The pipelines also include 57 miles of 20-in. OD residue gas line, carrying dry gas from the Silver Oak plant to six major intrastate and interstate pipelines: Tennessee Gas Pipeline, Channel, Kinder-Tejas, Transco, Texas Eastern, and NGPL. Teak also built 3 miles of 12-in. OD NGL pipeline, moving liquids recovered at the Silver Oak plant to the DCP Sand Hills NGL pipeline and ultimately to the Mont Belvieu fractionation complex and other fractionation Gulf Coast fractionation capacity.

Teak recently executed long-term gathering and processing agreements with Comstock Resources Inc. and another large Eagle Ford shale producer supporting the lines and plant. Talisman Energy USA Inc. and Statoil Natural Gas LLC signed on as anchor customers earlier this year (OGJ Online, Feb. 22, 2012).

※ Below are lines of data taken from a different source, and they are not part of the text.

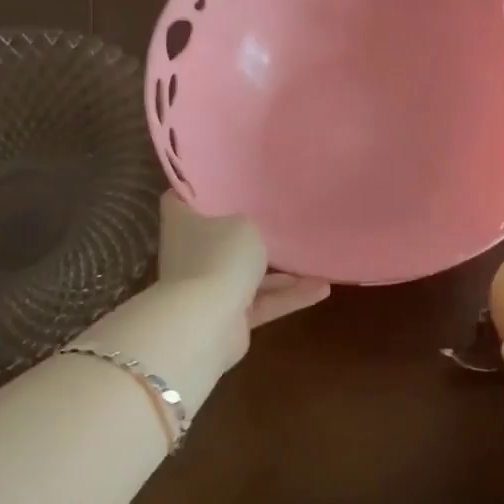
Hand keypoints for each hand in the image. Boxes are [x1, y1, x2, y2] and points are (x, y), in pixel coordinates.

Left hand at [155, 193, 328, 363]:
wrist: (207, 323)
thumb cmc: (220, 257)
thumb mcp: (244, 224)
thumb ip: (248, 224)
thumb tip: (247, 232)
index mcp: (183, 223)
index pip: (181, 197)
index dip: (199, 188)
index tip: (224, 180)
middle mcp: (191, 253)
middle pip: (217, 237)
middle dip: (244, 232)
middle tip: (275, 217)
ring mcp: (208, 287)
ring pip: (246, 273)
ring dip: (280, 271)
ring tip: (314, 259)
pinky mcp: (228, 317)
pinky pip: (262, 301)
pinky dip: (288, 296)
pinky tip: (321, 289)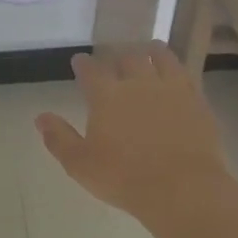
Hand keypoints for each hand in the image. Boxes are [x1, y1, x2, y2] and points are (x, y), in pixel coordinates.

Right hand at [36, 44, 231, 223]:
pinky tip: (177, 72)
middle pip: (127, 58)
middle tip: (114, 58)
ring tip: (149, 49)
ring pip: (161, 58)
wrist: (182, 188)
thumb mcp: (80, 164)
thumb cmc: (124, 178)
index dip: (83, 64)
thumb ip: (59, 138)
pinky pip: (186, 74)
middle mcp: (138, 84)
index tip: (79, 61)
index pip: (91, 71)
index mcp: (106, 96)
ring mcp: (171, 89)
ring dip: (151, 52)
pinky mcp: (197, 101)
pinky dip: (177, 67)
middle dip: (118, 56)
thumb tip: (41, 117)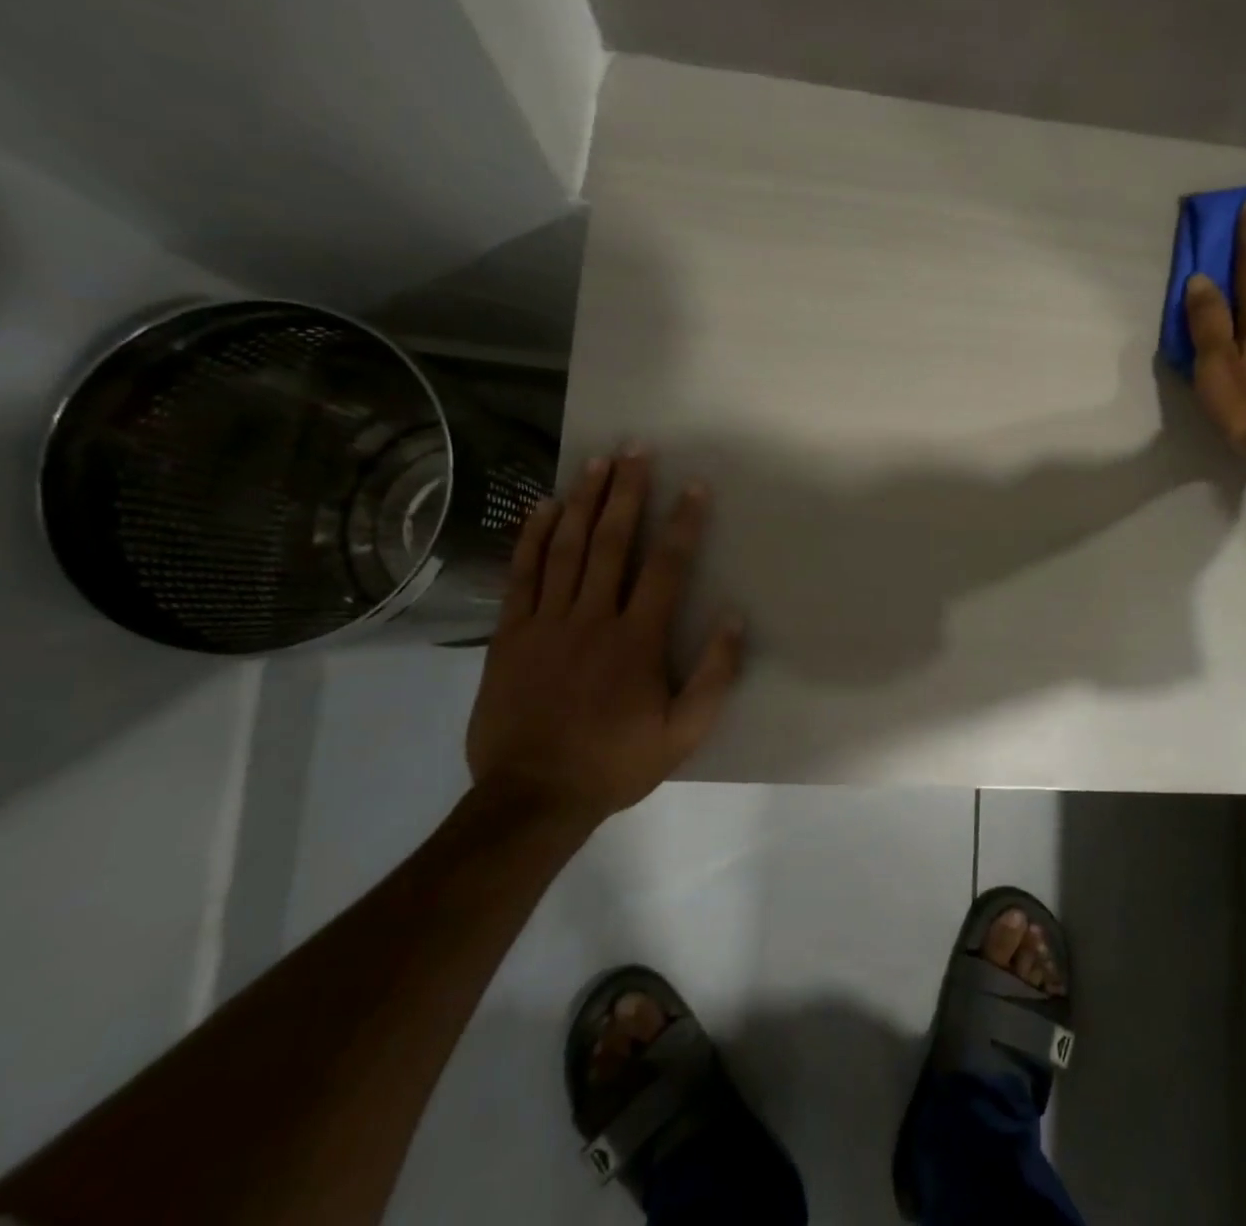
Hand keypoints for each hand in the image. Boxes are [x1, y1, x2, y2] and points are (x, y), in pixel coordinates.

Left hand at [465, 447, 744, 830]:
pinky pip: (522, 574)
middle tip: (636, 449)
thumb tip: (735, 619)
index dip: (683, 523)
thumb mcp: (683, 733)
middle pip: (613, 542)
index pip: (666, 567)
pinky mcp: (511, 634)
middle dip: (627, 491)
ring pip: (567, 548)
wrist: (532, 796)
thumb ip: (714, 676)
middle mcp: (593, 617)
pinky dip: (533, 537)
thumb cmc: (615, 762)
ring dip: (584, 501)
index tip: (694, 486)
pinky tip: (544, 507)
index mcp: (637, 640)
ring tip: (596, 462)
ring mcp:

Oneok cancels Bakken Crude Express Pipeline

Oneok Partners LP reported it will not build its proposed Bakken Crude Express Pipeline, having received insufficient long-term transportation commitments during the project's open season, concluded Nov. 20.

The firm said it was disappointed with the open season results, but remained committed to serving Williston basin producers. "We still believe the Bakken Crude Express has a competitive advantage over other competing projects due to its proximity to the route of our Bakken NGL Pipeline currently under construction (OGJ Online, Nov. 13, 2012) and other Oneok Partners natural gas liquids pipeline corridors," said Oneok Pres. Terry K. Spencer.

The system would have been a 1,300-mile, oil pipeline with capacity to transport 200,000 b/d of light-sweet crude from multiple points in the Williston basin in the Bakken shale in North Dakota and Montana to Cushing, Okla.

Sweden to get second LNG terminal

Skangass AS, Stavanger, has awarded a $57 million engineering, procurement, construction, and installation contract to Linde Group, Munich, to build an LNG import terminal at Lysekil on the west coast of Sweden about 62 miles north of Gothenburg.

Start-up will be in spring 2014.

It will supply natural gas to the refinery at Preem as well as to industrial and transportation applications, Linde reported. The contract award includes integration of cryogenic tanks to be erected by an unnamed third party.

Linde also built Sweden's first LNG terminal in Nynashamn last year. The terminal will have storage capacity of 30,000 cu m of LNG, compared with 20,000 cu m at Nynashamn, and will include a truck filling station.

Linde Engineering has performed the basic engineering and will support with procurement of rotating equipment, commissioning, and start-up.

LNG for both terminals comes from the midscale LNG plant at Risavika, near Stavanger. Also owned by Skangass, this plant started operations in 2010 (OGJ Online, July 7, 2007).

Gothenburg is one of northern Europe's largest ports of export, the company said. It is in an "emission control area," where stricter sulfur emission limits will apply in January 2015.

Petronas awards contract for Bintulu LNG

Malaysia LNG Sdn. Bhd., a unit of Malaysia's state oil and gas firm Petronas, has let a contract to Linde Group, Munich, for the construction of a midscale LNG plant in the Bintulu LNG complex in Sarawak, East Malaysia. Design production capacity for the plant will be 1,840 tonnes/day from boil-off feed gas from LNG storage and ship loading. The plant is to go on stream at yearend 2014.

Linde's engineering division will perform detail engineering, procurement, construction, and commissioning. Linde's proprietary LNG process and core cryogenic heat exchanger have been customized to reliquefy the boil-off gases and to accommodate large variations in nitrogen content, flow rate, and temperature. Linde's process also will enable Malaysia LNG to minimize flaring.